Les Miserables: A Conversation of Grace
We don’t need more “Christian” movies. People clamor for more faith-based entertainment, but that usually just involves sanitizing every story for little eyes and ears and slapping a gospel presentation on the end of the movie. Watch the Hallmark Channel if you like, but there are people in the world today who need to hear powerful stories of grace and redemption that may not be safe for children.
I was chatting with someone about movies one day, and our conversation turned to film Les Miserables. “Javert is so stupid,” this person declared. “Valjean lets him go free and all of a sudden he has to go kill himself.” We both had to get going with our day, but I was shocked after reflecting on the conversation to think that someone could completely miss one of the most significant aspects of this film.
The tension between police inspector Javert and the fugitive Jean Valjean represents an epic battle between grace and law. The question is not how Valjean could dodge the police by escaping from town to town like my friend expected from him. The real drama is what happens when the story throws these two characters against each other again and again. After all, what are the chances that two men in France would meet so often?
You cannot outrun some problems in life. Jean Valjean is indeed guilty despite his intentions. He did steal the loaf of bread. Though we may think it of little significance, it makes no difference in the eyes of the law. However, he receives forgiveness from a bishop and then attempts to show mercy and kindness to others throughout the rest of his life.
Javert on the other hand sings about his moral uprightness as he paces the edge of a high stone tower. When Valjean spares Javert’s life, the power of Javert’s legalism ends in debt to mercy. “There is nothing on earth that we share / It is either Valjean or Javert,” he sings. The lyric and melodic similarities between the two characters are excellent. Valjean stares into the void of his own sin and finds new life. Javert does the same and finds death. That is what the story is about, and THAT is the same message Christians should be working to convey.

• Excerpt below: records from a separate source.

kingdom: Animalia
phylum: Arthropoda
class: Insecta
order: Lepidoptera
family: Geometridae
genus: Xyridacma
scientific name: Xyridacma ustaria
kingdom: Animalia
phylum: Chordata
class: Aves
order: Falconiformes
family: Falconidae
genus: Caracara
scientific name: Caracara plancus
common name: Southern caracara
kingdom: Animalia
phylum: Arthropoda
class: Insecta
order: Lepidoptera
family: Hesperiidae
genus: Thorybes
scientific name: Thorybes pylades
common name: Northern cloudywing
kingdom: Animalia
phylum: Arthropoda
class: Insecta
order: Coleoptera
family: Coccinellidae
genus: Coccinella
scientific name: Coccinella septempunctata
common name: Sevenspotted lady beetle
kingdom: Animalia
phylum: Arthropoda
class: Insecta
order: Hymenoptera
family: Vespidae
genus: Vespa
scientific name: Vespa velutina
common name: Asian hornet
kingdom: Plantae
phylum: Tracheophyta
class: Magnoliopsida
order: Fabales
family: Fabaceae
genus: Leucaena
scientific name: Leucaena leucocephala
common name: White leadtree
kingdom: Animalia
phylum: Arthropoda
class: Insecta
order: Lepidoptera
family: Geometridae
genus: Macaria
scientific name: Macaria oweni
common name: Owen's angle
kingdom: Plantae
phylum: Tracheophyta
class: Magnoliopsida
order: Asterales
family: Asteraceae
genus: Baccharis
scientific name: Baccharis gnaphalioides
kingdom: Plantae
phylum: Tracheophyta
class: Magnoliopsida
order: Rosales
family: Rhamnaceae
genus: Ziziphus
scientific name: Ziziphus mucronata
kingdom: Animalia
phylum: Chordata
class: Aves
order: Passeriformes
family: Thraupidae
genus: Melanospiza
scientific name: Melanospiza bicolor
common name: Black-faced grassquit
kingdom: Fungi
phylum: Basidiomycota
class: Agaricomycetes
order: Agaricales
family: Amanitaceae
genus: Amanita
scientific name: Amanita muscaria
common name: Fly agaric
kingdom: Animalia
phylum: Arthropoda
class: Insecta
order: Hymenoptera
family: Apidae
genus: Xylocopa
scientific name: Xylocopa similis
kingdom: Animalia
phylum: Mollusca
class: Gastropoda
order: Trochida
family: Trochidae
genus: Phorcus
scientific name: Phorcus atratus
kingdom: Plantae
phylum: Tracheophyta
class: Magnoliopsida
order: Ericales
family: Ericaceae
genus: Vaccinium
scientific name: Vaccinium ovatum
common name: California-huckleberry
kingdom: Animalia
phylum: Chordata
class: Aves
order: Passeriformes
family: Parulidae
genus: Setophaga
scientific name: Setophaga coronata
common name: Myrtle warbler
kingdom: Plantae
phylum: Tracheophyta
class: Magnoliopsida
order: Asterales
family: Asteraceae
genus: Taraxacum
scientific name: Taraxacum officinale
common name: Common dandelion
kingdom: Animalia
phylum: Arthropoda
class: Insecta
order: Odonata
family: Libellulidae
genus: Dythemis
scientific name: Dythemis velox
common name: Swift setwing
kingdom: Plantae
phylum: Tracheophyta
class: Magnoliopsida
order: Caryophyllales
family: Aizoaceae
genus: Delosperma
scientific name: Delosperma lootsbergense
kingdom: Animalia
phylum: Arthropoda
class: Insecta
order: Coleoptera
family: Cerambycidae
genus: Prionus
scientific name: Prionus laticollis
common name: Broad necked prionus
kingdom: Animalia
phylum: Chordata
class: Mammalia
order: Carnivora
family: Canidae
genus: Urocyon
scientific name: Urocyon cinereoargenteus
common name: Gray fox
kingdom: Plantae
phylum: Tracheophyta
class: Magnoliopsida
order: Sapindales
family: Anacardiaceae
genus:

Les Miserables brought in over 400 million worldwide at the box office. People undoubtedly went to see the film, but did they see the real significance? I’m not saying that we should take 6-10 year-olds to dark and weighty movies, but we shouldn’t try to sanitize culture at large. Perhaps the problem is not entirely the producers, but with us the consumers as well. We miss the opportunities right in front of us where faith and the real world actually engage. Movies like Les Miserables provide a natural opportunity to start a conversation of grace. With a great story, people might actually be willing to listen.